====== Exercise data ======
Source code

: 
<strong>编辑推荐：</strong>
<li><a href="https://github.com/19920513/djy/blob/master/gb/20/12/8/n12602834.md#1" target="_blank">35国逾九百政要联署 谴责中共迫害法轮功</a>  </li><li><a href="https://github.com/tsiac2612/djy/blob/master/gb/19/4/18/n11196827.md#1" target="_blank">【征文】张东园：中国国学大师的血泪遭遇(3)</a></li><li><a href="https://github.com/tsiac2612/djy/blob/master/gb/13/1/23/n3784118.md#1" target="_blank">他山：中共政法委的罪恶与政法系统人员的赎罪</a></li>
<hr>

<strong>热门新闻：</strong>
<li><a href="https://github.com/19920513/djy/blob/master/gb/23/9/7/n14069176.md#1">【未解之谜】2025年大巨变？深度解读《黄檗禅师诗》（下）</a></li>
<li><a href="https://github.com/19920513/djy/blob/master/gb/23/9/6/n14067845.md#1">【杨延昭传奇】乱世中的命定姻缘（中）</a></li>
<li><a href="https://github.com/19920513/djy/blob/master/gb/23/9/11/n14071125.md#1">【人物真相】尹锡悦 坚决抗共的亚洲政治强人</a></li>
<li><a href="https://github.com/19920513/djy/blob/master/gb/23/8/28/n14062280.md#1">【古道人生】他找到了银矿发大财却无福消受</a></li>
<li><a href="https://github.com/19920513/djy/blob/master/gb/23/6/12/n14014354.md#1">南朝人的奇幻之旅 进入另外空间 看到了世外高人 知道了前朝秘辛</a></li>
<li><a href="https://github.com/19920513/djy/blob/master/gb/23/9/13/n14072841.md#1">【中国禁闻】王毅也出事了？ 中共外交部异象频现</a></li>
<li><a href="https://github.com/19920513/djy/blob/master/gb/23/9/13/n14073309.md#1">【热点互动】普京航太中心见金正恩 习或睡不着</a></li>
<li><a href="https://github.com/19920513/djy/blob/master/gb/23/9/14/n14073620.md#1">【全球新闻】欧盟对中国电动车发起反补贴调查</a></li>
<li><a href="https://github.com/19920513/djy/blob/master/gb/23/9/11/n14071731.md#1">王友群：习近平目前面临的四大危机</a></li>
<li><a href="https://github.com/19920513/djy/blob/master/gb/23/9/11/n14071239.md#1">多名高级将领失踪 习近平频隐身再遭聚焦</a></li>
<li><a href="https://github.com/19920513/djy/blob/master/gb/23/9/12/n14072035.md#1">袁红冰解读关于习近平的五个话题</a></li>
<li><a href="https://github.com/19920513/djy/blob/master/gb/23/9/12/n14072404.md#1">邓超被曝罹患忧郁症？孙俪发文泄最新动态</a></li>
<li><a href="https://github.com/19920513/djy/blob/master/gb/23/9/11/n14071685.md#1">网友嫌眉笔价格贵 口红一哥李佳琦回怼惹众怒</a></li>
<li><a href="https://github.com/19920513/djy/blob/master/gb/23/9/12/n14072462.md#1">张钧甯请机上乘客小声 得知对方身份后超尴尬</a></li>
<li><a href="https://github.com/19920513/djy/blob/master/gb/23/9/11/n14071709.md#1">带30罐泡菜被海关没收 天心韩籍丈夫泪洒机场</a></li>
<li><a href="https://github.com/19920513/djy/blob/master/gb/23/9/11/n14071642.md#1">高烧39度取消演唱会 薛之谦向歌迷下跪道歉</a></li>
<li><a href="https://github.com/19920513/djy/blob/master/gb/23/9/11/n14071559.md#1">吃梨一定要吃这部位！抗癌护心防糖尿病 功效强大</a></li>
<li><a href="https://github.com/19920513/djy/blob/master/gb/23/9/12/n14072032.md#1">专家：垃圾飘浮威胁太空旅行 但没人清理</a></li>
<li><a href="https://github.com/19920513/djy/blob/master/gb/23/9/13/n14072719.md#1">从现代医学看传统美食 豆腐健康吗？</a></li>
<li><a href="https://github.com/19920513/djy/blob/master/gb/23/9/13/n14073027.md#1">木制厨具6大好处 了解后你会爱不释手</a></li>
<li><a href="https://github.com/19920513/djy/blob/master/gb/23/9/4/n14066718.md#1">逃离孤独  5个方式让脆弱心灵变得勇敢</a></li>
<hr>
======
Work order: Return every line of the entries above that contains the string "strong", matching case exactly.

Result for this task:
<strong>编辑推荐：</strong>
<strong>热门新闻：</strong>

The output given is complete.